# Instruction
Below are the entries to work from; restate word for word the portion that opens with the line containing "docs: 圈复杂度工具README文档编写, due: Mar 23 -> Mar 28" and closes with the line containing "docs:项目README文件编写, due: Apr 9 -> Apr 5", keeping both.
━━━━━ Exercise material ━━━━━
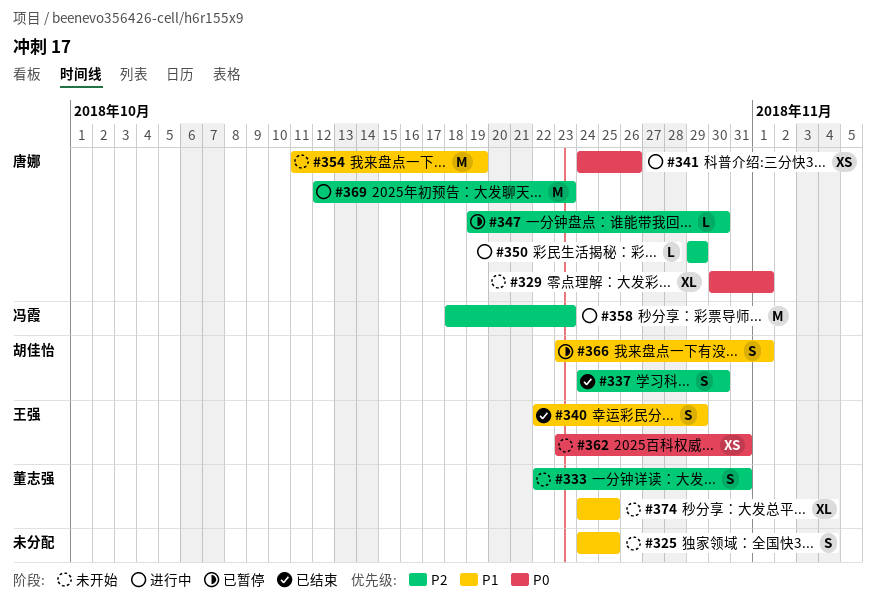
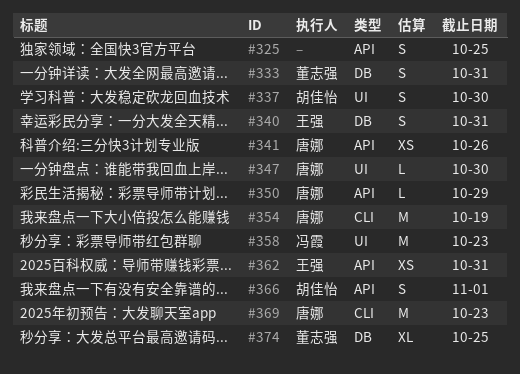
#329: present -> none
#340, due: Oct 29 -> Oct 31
━━━━━
━━━━━ Exercise material ━━━━━
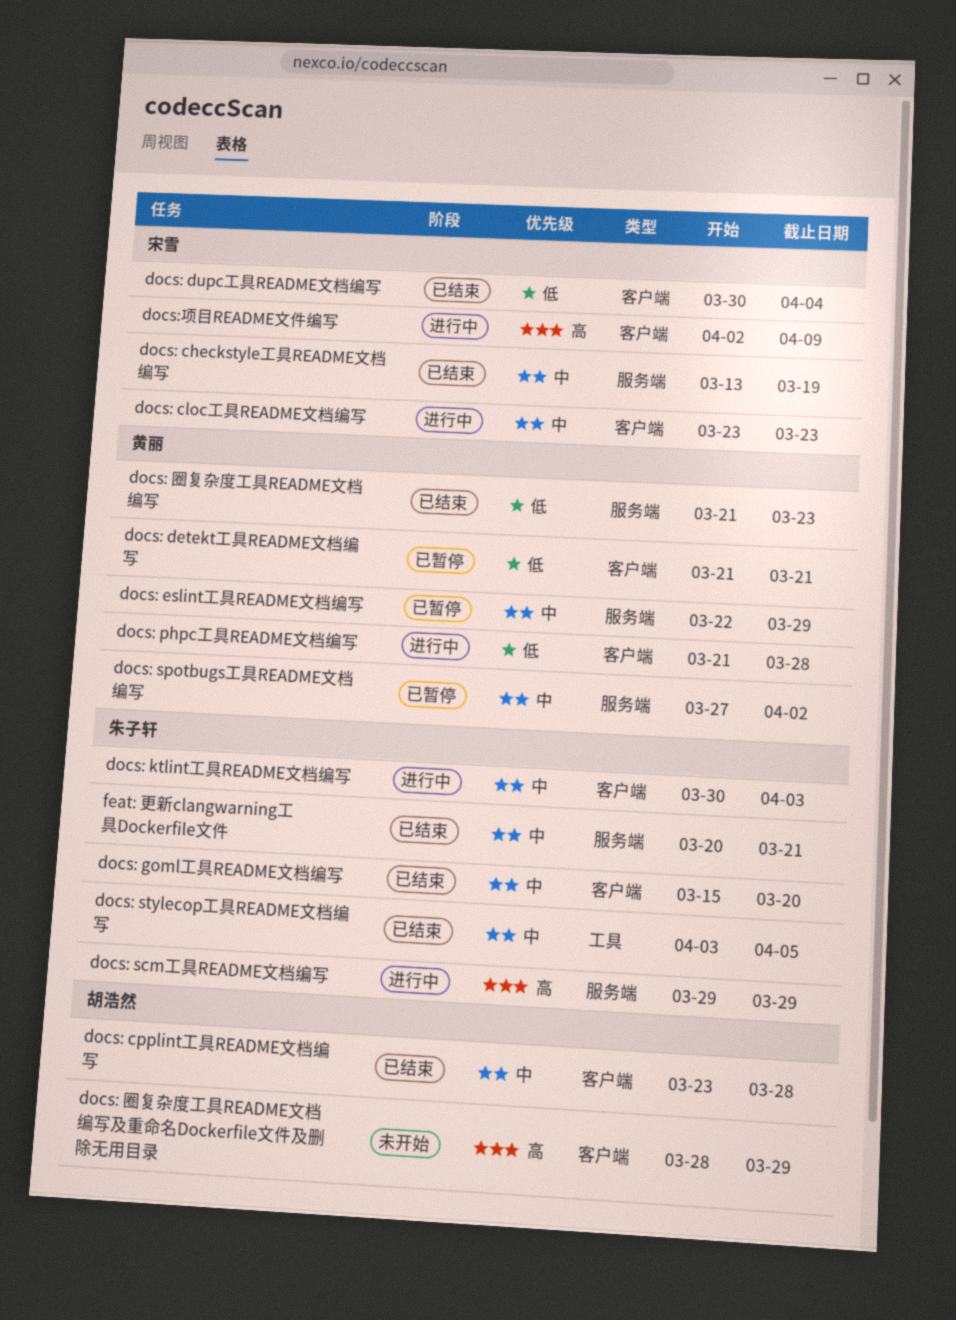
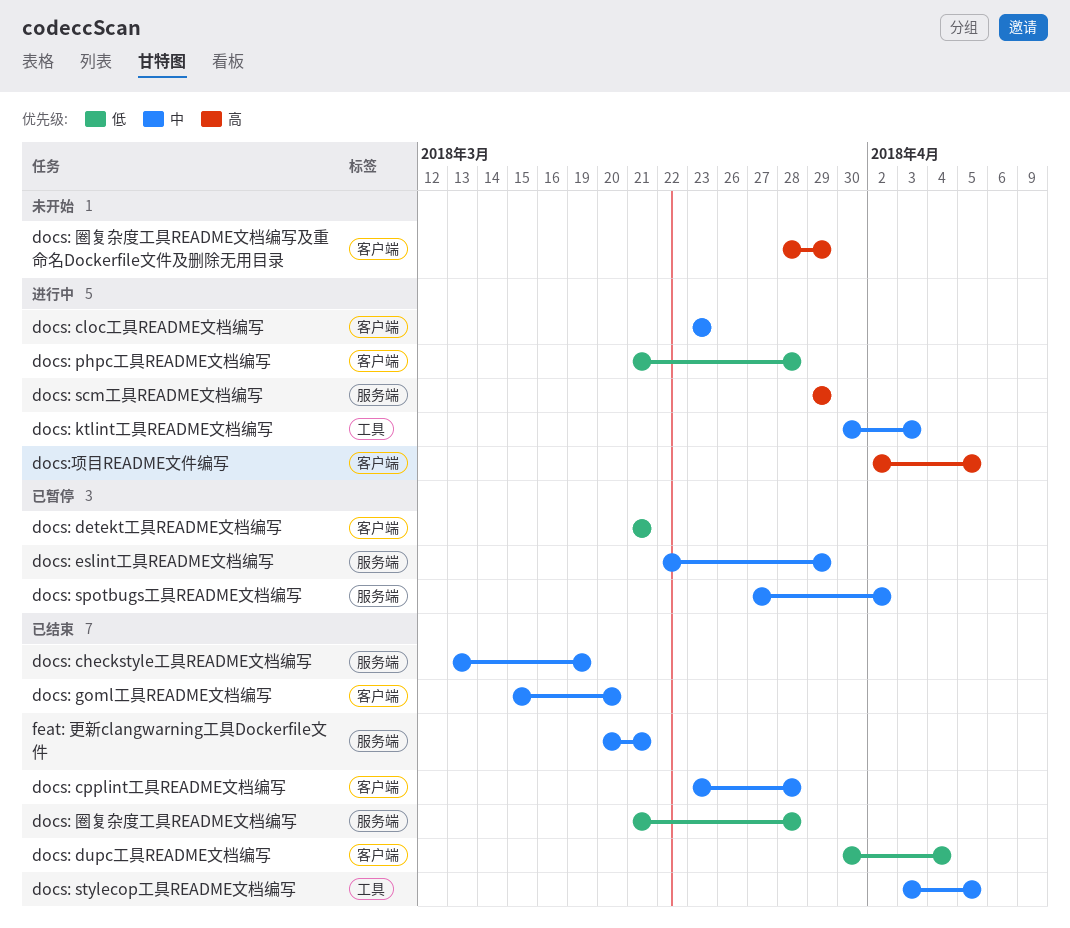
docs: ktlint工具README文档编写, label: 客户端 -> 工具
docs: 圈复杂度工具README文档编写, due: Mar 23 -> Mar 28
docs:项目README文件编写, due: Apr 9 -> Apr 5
━━━━━
━━━━━ Exercise material ━━━━━
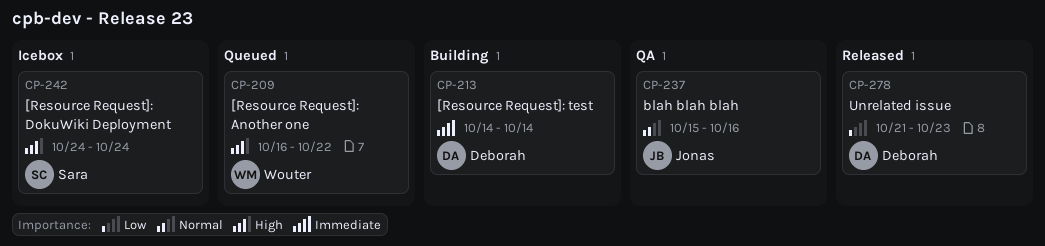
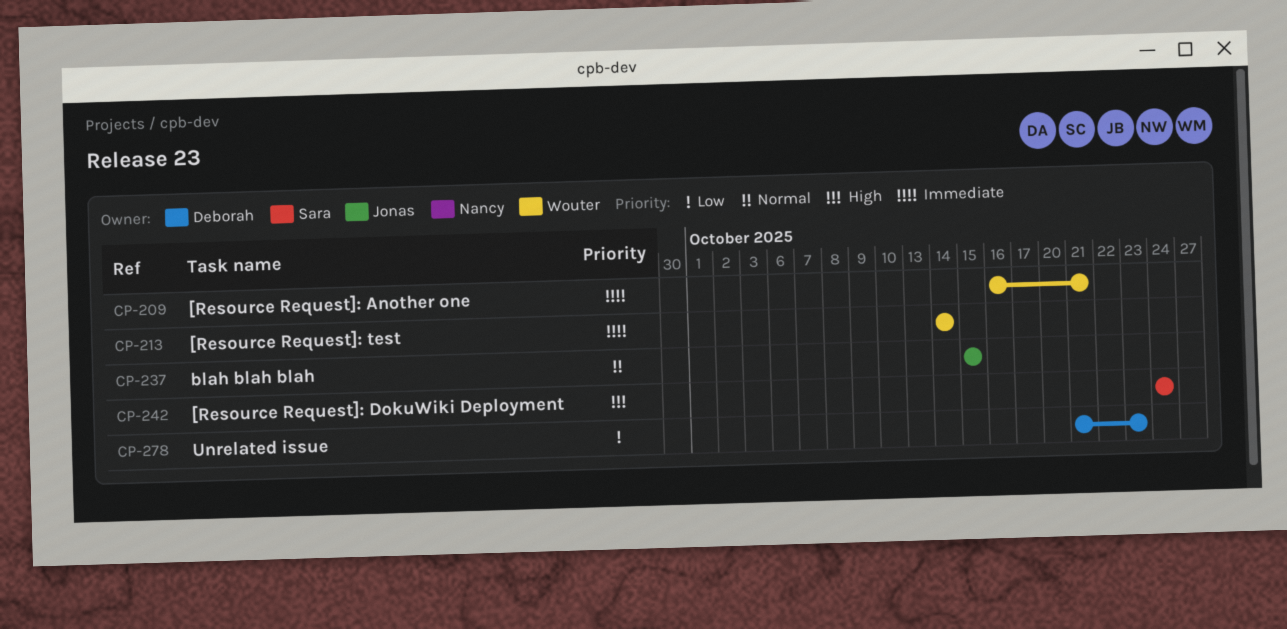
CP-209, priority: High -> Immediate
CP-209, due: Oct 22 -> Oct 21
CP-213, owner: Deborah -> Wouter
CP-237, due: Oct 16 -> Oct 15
━━━━━
# Solved exercise
docs: 圈复杂度工具README文档编写, due: Mar 23 -> Mar 28
docs:项目README文件编写, due: Apr 9 -> Apr 5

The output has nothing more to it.